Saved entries
------------------------------------------------------------------------
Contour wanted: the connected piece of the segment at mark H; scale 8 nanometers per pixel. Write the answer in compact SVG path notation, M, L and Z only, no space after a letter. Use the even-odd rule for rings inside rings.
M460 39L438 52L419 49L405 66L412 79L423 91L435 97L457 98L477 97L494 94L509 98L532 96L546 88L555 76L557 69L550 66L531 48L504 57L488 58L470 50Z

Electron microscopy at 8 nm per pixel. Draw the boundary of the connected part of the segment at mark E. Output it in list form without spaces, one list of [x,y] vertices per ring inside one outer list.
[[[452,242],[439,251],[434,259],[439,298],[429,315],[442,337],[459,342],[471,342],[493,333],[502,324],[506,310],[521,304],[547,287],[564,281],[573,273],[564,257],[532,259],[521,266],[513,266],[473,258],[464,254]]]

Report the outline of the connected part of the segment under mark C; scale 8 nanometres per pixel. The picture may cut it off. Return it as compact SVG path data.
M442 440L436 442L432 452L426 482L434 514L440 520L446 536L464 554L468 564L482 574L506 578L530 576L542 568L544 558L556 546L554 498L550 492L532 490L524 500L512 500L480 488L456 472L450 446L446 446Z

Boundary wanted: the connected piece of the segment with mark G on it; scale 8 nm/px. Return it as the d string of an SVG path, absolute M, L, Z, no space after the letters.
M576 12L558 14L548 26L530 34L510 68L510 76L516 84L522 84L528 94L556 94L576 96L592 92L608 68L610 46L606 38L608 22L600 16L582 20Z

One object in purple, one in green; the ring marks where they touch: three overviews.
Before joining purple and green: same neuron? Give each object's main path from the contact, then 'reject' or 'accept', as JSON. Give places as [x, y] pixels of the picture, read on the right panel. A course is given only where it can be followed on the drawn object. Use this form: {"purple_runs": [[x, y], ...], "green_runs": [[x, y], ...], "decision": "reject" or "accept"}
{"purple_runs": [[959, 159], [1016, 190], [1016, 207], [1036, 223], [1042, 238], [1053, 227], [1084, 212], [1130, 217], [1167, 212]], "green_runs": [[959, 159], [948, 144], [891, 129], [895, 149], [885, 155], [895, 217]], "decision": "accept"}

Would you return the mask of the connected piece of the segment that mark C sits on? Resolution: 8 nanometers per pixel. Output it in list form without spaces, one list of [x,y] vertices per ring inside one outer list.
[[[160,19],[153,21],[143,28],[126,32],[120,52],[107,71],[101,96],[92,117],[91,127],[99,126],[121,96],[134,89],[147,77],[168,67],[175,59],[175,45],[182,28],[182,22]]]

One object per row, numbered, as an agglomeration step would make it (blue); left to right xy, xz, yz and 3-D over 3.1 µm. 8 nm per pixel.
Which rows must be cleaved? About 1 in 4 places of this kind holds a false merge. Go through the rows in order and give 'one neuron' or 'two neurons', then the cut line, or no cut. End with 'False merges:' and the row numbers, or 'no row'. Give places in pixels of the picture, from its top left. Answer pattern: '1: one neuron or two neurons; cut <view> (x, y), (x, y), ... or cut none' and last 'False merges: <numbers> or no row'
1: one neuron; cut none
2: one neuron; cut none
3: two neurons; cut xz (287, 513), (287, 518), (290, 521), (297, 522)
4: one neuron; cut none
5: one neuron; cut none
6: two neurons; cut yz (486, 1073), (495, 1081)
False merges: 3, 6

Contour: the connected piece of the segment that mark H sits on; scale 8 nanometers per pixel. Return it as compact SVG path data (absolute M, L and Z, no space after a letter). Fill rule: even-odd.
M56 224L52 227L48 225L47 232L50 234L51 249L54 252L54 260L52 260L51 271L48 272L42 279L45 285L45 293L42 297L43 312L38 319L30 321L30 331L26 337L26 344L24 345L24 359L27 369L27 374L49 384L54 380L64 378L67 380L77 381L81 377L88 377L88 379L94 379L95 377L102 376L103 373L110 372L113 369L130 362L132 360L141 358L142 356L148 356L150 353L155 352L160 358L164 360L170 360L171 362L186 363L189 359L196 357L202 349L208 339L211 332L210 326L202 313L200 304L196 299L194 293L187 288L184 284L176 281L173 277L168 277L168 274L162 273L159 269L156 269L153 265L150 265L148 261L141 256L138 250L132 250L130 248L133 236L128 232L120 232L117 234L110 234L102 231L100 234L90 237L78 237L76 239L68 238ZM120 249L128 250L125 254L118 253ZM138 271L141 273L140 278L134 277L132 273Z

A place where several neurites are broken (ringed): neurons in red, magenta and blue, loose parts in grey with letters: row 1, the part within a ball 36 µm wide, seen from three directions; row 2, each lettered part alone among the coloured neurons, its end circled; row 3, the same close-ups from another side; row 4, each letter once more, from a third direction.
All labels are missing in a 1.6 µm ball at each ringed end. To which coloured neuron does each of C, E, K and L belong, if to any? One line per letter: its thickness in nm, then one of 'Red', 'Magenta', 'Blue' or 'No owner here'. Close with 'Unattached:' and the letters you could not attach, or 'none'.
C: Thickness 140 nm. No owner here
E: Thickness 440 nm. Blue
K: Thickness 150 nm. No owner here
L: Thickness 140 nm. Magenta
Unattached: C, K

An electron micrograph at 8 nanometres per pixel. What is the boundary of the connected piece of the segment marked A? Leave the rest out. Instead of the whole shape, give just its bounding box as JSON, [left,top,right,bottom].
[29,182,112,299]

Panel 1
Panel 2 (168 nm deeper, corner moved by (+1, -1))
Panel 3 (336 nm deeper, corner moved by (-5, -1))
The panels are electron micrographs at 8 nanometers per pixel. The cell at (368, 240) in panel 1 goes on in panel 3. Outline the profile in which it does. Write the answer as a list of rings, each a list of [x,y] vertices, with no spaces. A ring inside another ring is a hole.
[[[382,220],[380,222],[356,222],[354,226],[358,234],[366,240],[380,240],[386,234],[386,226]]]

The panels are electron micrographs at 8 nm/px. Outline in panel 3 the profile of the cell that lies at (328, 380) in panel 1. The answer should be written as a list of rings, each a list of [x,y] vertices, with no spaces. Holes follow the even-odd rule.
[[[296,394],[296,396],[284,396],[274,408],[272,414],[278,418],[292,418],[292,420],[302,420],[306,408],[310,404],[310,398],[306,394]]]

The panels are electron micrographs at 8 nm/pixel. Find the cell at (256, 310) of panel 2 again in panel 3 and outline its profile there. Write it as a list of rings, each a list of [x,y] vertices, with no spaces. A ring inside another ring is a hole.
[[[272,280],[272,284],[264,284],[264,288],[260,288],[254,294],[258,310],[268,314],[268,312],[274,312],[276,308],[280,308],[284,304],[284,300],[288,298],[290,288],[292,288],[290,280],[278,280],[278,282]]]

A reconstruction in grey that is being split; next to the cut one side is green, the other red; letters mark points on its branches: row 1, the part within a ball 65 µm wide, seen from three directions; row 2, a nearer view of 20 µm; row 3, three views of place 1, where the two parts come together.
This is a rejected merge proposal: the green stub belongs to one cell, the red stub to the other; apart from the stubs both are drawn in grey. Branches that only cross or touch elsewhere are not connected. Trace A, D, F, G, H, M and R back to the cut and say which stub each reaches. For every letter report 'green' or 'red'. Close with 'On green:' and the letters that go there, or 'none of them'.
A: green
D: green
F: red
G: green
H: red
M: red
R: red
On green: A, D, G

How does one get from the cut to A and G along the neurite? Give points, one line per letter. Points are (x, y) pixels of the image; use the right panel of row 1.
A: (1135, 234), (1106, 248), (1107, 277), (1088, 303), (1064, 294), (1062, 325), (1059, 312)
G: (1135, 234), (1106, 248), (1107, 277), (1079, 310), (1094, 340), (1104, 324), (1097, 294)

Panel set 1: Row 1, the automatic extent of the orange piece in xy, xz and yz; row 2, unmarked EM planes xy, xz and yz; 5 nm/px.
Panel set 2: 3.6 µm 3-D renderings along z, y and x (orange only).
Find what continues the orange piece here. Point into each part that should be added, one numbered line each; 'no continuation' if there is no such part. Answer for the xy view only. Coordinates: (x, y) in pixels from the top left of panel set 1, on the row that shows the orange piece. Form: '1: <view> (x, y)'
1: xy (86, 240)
------------------------------------------------------------------------
→ About this task:
Retype the entries exactly from the first line, stopping after the line with "One object in".

→ Response area:
Contour wanted: the connected piece of the segment at mark H; scale 8 nanometers per pixel. Write the answer in compact SVG path notation, M, L and Z only, no space after a letter. Use the even-odd rule for rings inside rings.
M460 39L438 52L419 49L405 66L412 79L423 91L435 97L457 98L477 97L494 94L509 98L532 96L546 88L555 76L557 69L550 66L531 48L504 57L488 58L470 50Z

Electron microscopy at 8 nm per pixel. Draw the boundary of the connected part of the segment at mark E. Output it in list form without spaces, one list of [x,y] vertices per ring inside one outer list.
[[[452,242],[439,251],[434,259],[439,298],[429,315],[442,337],[459,342],[471,342],[493,333],[502,324],[506,310],[521,304],[547,287],[564,281],[573,273],[564,257],[532,259],[521,266],[513,266],[473,258],[464,254]]]

Report the outline of the connected part of the segment under mark C; scale 8 nanometres per pixel. The picture may cut it off. Return it as compact SVG path data.
M442 440L436 442L432 452L426 482L434 514L440 520L446 536L464 554L468 564L482 574L506 578L530 576L542 568L544 558L556 546L554 498L550 492L532 490L524 500L512 500L480 488L456 472L450 446L446 446Z

Boundary wanted: the connected piece of the segment with mark G on it; scale 8 nm/px. Return it as the d string of an SVG path, absolute M, L, Z, no space after the letters.
M576 12L558 14L548 26L530 34L510 68L510 76L516 84L522 84L528 94L556 94L576 96L592 92L608 68L610 46L606 38L608 22L600 16L582 20Z

One object in purple, one in green; the ring marks where they touch: three overviews.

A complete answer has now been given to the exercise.